### LESETEXT
# Brauche Hilfe beim anschließen von Nezteil bequiet 750W



## PcTyp82 (11. Februar 2019)

*Brauche Hilfe beim anschließen von Nezteil bequiet 750W*

Hi
ich bräuchte jemanden, der mir beim anschließen des Netzteils von bequiet hilft.. Welche Stecker brauche ich und wo muß ich die einstecken..
Den großen Mainboardstecker habe ich schon eingesteckt und die Festplatte und Brenner mit SATA ANschlüßen zu versehen ist mir auch klar.. 
brauche ich PCIe Anschlüße ?
wofür ist dieser Mainboard 3 PCIe Anschluß und was kommt da rein  ?


Kann es sein das ich die USB Anschlüße des Pc Gehäuses auch noch mit Strom versorgen muß und wo steck ich die ein  ?
Danke


----------



## Schwarzseher (11. Februar 2019)

*AW: Brauche Hilfe beim anschließen von Nezteil bequiet 750W*

Oben links am Board kommt der 8 Pol . ATX Stecker für die Stromversorgung der CPU rein.Steht auch cpu dran denke ich am Kabel.
PCIe am Netzteil ist für die Grafikkarten.

Du weißt schon,das es dafür auch Bechreibungen gibt?
Fürs Netzteil und auch fürs Mainboard.Beim Netzteil sollte Beschreibung dabei sein und fürs Mainboard kann man sich downloaden beim Hersteller.


----------



## PcTyp82 (11. Februar 2019)

Gesammelte Daten:

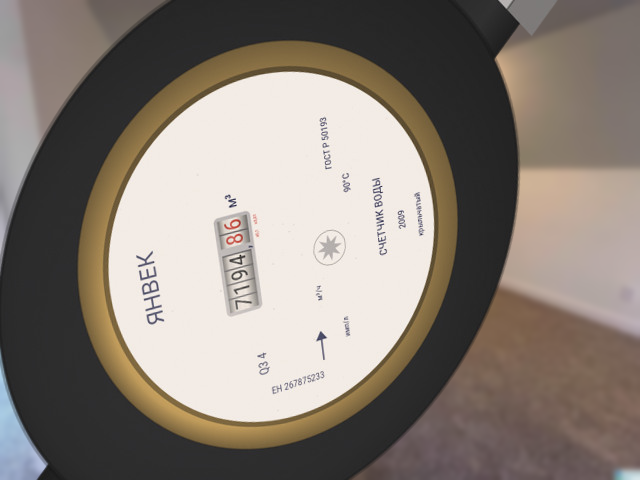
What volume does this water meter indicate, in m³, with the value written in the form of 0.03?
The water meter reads 7194.86
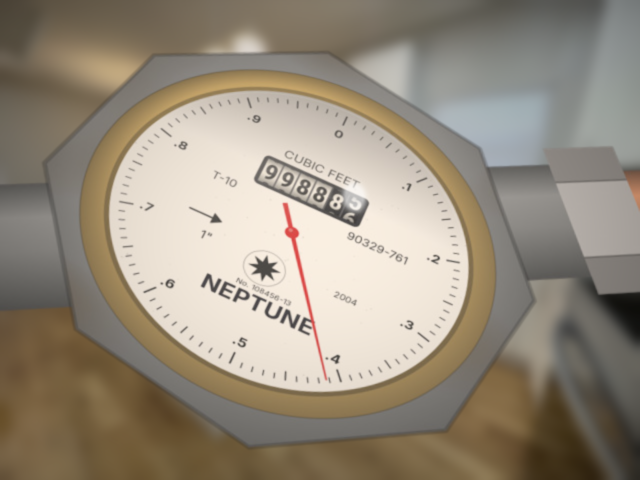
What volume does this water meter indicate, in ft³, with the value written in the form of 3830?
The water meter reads 998885.41
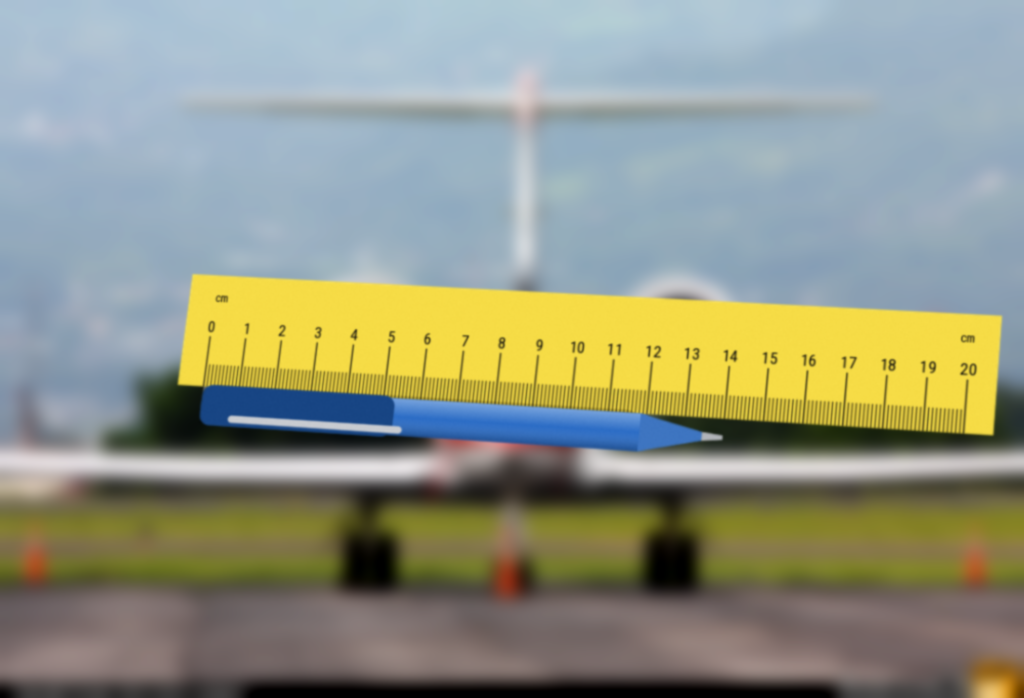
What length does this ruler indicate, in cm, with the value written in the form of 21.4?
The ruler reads 14
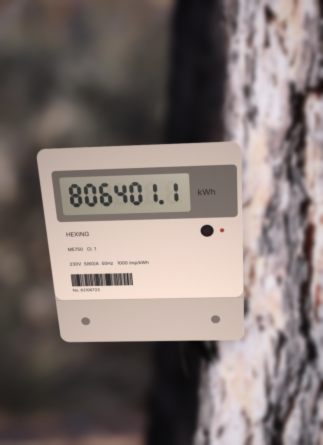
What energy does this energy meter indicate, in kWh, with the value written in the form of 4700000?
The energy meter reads 806401.1
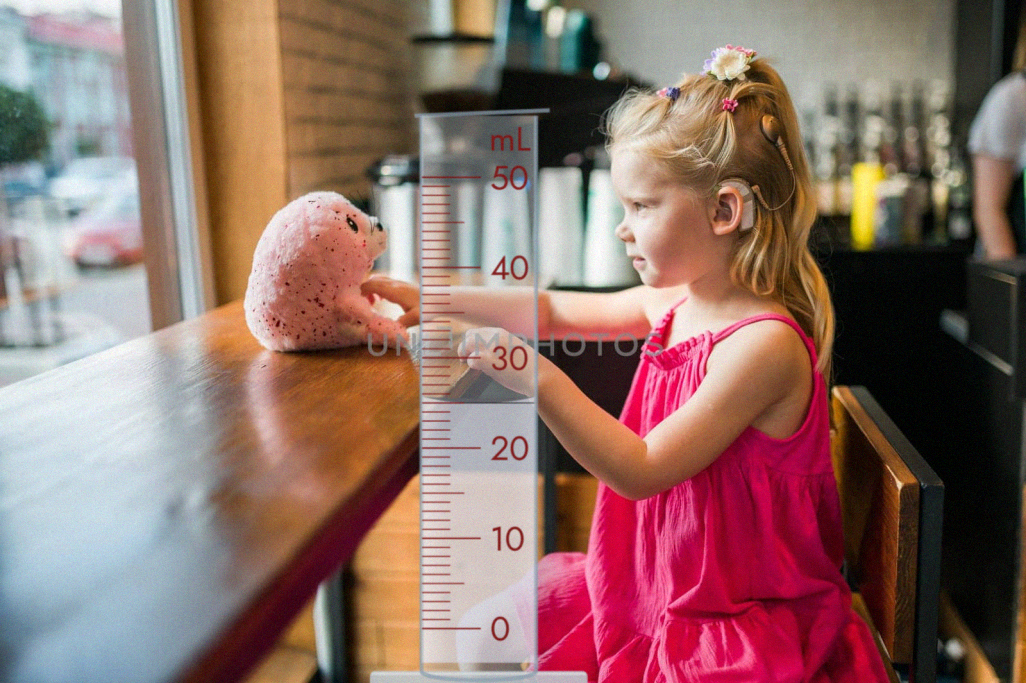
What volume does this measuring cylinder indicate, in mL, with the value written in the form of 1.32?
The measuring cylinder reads 25
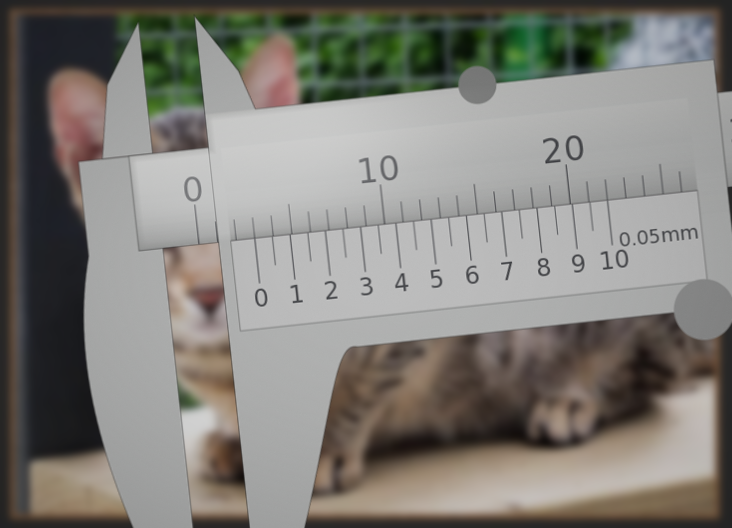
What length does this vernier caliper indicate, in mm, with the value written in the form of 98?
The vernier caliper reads 3.0
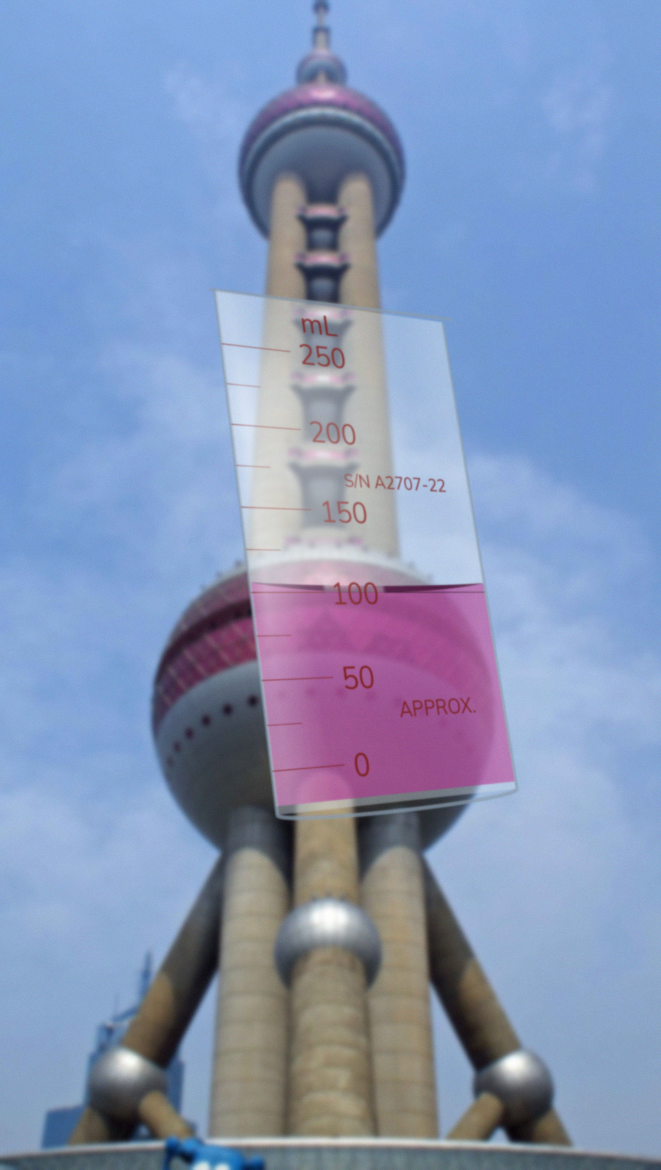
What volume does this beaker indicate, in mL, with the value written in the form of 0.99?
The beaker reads 100
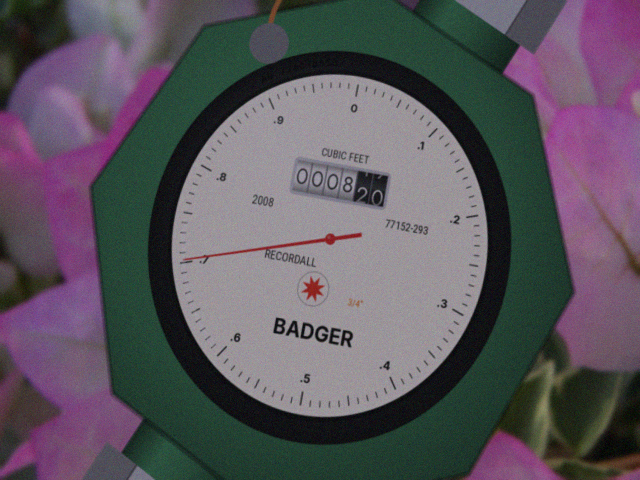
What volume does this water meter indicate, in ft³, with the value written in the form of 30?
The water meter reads 819.70
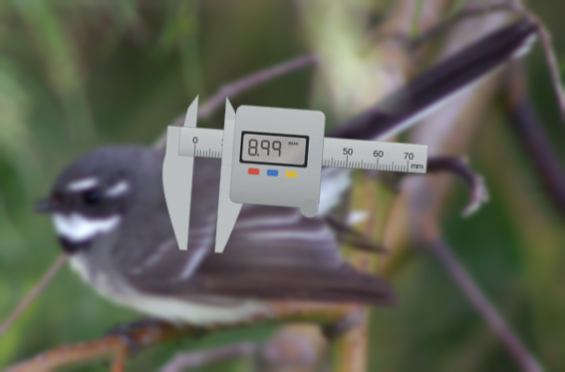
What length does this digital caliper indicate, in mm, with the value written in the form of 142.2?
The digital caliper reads 8.99
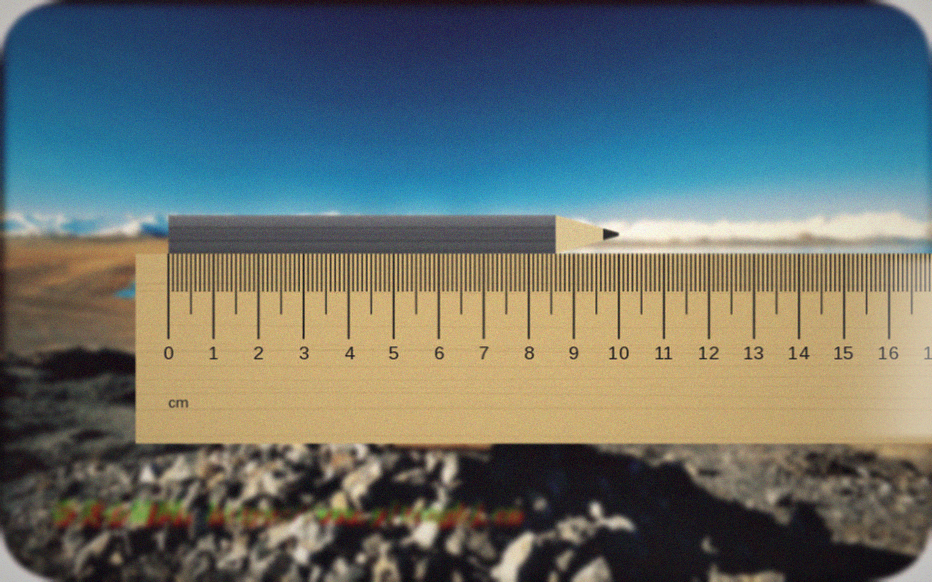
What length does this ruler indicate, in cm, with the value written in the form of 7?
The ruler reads 10
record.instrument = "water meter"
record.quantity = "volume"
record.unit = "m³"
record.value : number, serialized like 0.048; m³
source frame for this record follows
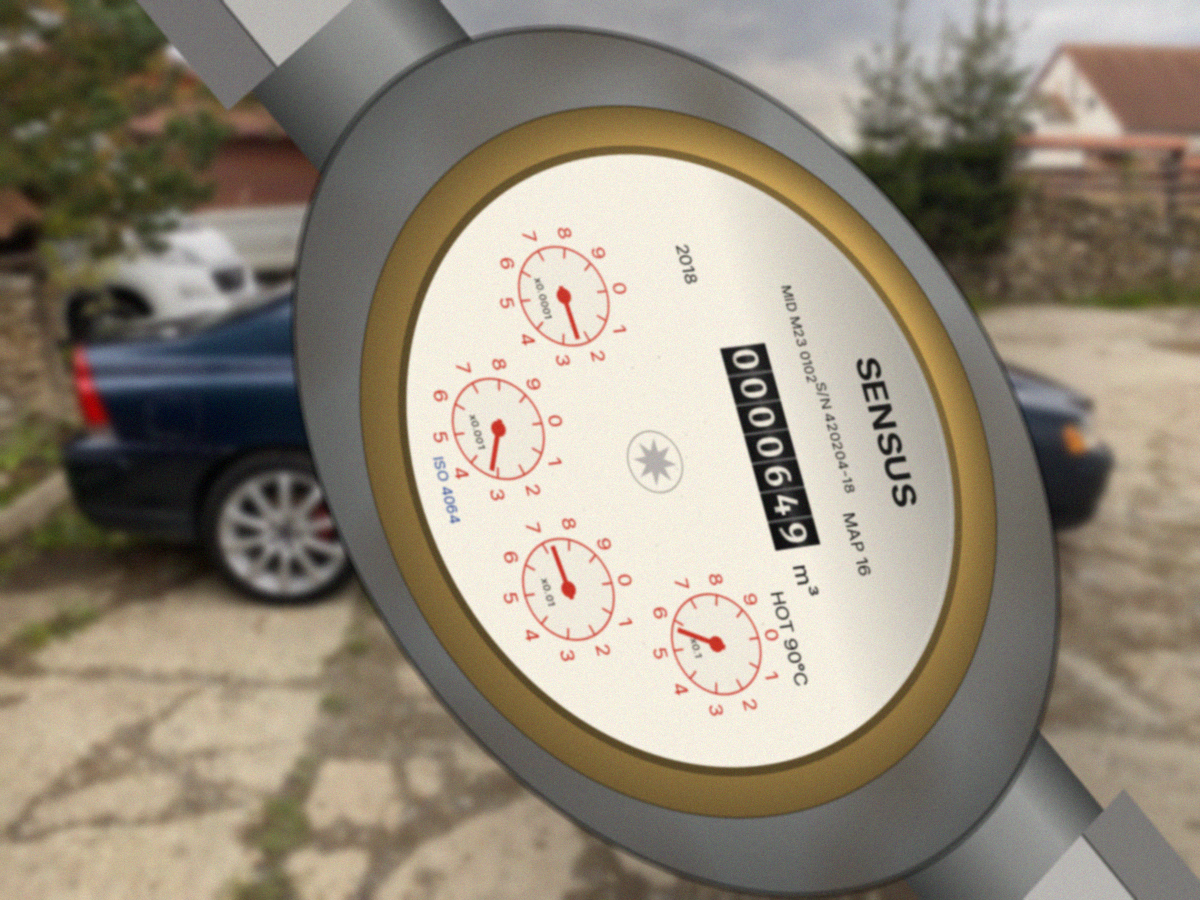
649.5732; m³
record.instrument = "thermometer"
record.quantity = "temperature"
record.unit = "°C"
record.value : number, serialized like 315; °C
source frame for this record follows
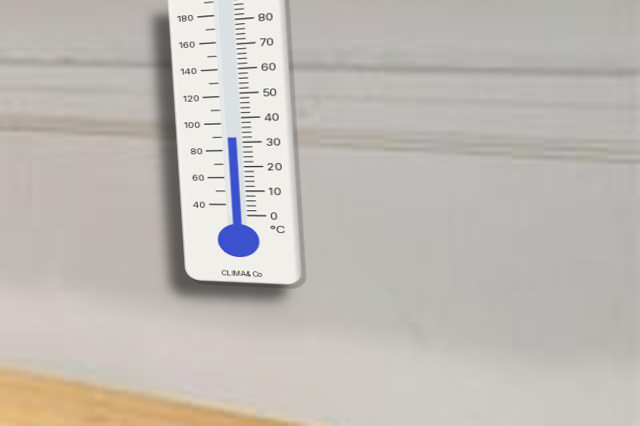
32; °C
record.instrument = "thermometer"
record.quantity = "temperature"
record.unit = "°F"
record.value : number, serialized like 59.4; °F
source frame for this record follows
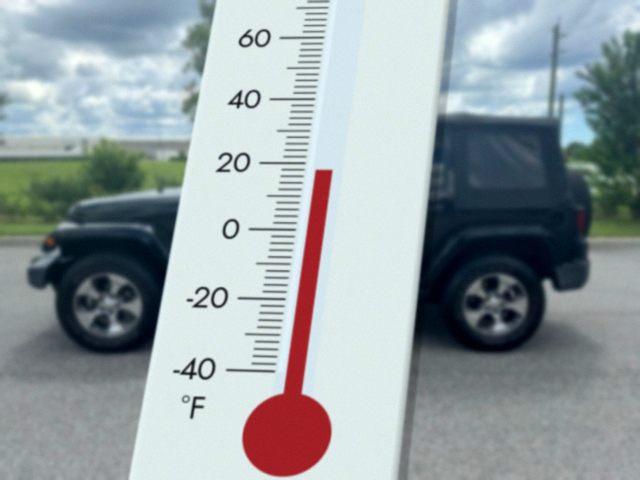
18; °F
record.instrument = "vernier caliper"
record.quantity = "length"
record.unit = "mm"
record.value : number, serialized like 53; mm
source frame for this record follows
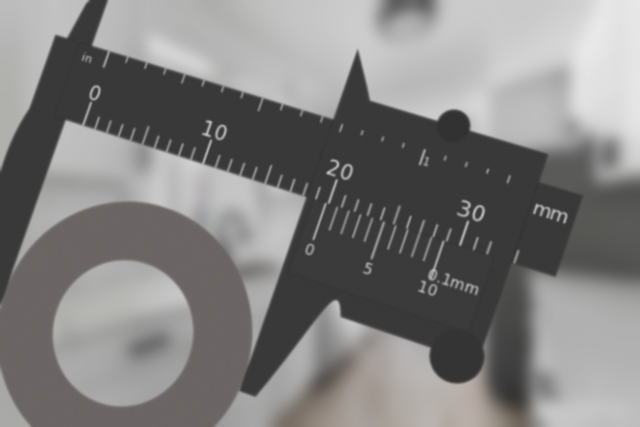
19.8; mm
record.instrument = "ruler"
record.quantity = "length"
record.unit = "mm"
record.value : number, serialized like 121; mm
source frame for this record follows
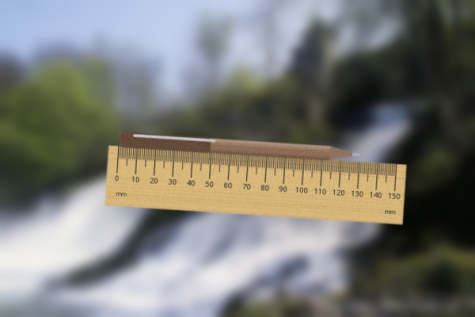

### ZU LÖSENDE AUFGABEN
**1)** Übersetze diesen Satz aus dem Forenthread zum Netzteilanschluss ins Englische: „PCIe am Netzteil ist für die Grafikkarten.“
**2)** Wo am Board wird laut dem Forenthread zum Netzteilanschluss der 8-polige ATX-Stecker für die Stromversorgung der CPU eingesteckt?
**3)** Führe den Forenthread zum Netzteilanschluss nach seiner letzten Zeile weiter.

### NUMMERIERTE ANTWORTEN
**1)** PCIe on the power supply is for the graphics cards.

**2)** Oben links am Board.

**3)**
*AW: Brauche Hilfe beim anschließen von Nezteil bequiet 750W*

Ja . ich glaube ich habe die Beschreibung irgendwie aus Versehen weggeschmissen. Also da sind ja 3 Doppel PCIe Ports,  jeweils untereinander PCIe1 P8/P4 , PCIe2 P8/P4  und PCIe 3 MB. nur um die geht es mir
Der Rest ist klar.. Kannst du mir bitte die genaue Beschreibung der Stecker nennen die da reinkommen und wo genau ich die einstecken muß ? .. Danke
Mein MB ist das Maximus ROG HERO XI
Ich habe da einen CPU1P4 und  einen CPU2P8 Stecker. der wäre wichtig und einen P8 Stecker . der wäre auch wichtig.
Ist es richtig das VGA 1 und VGA 2 ( an der Grafikkarte) jeweils in die oberen PCIe Buchsen kommen ? also PCIe 1und PCIe 2 am Netzteil ?

und muß ich den kleinen Stecker der auch am großen ATX SteckerStrang mit dran ist, muß ich den in den unteren PCIe3 MB Port stecken ? Danke

Sieht so aus als würde der ATX Stecker rechts an der Seite eingesteckt werden .. Könnte der CPU1 und CPU2 Stecker links oben am MB reinkommen ?

So wie ich die jetzt angeschlossen habe, ist der obere 1. große PCIe 3 Anschluß von den beiden unbesetzt. Wäre das schlimm oder ist das ok ?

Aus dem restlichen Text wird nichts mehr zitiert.